╭──

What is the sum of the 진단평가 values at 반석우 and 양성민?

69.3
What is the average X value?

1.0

╰──
╭──

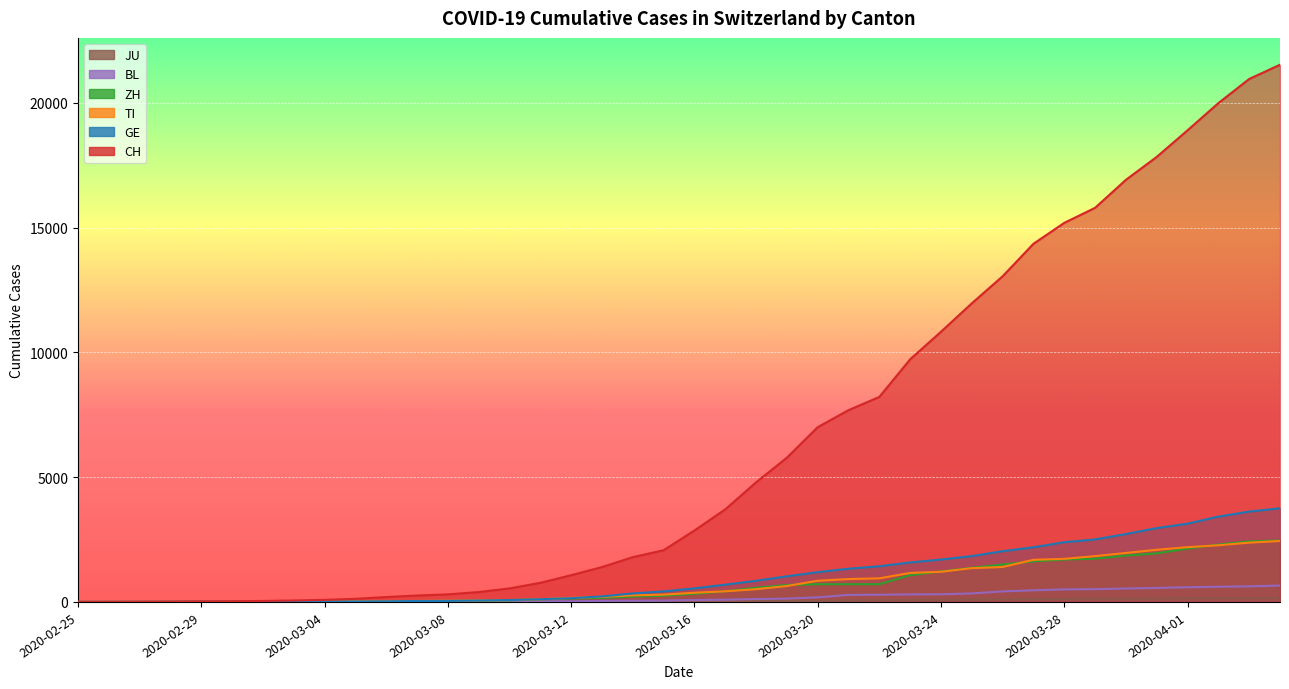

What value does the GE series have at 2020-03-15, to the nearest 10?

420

╰──
╭──

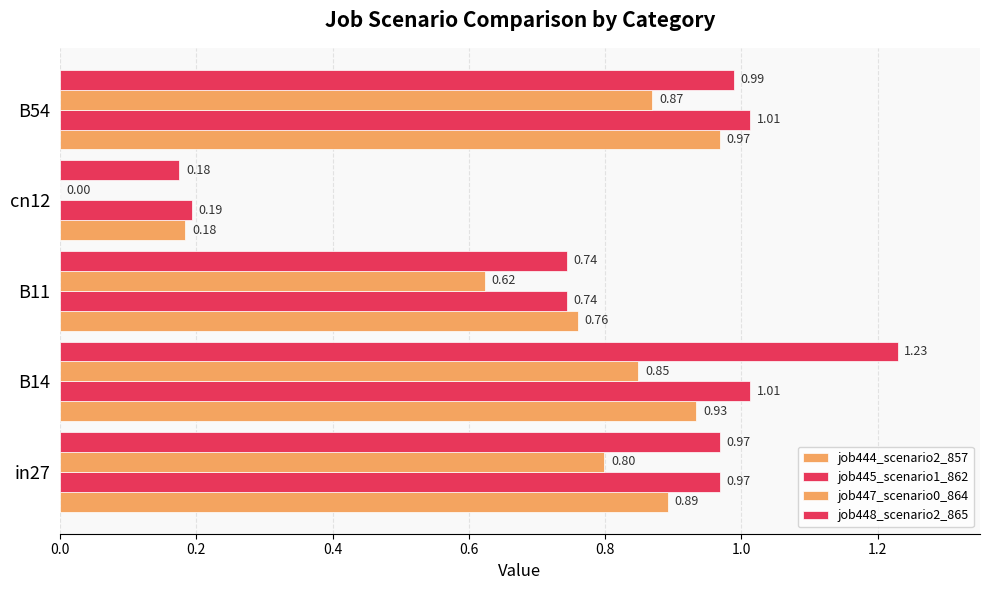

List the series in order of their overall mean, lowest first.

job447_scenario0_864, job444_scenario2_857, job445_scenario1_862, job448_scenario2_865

╰──

Your instructions: Reproduce word for word the lines above, starting with the line that contains "What is the sum" and continuing through the line that contains "What is the average X value?", including both of those lines.

Answer:
What is the sum of the 진단평가 values at 반석우 and 양성민?

69.3
What is the average X value?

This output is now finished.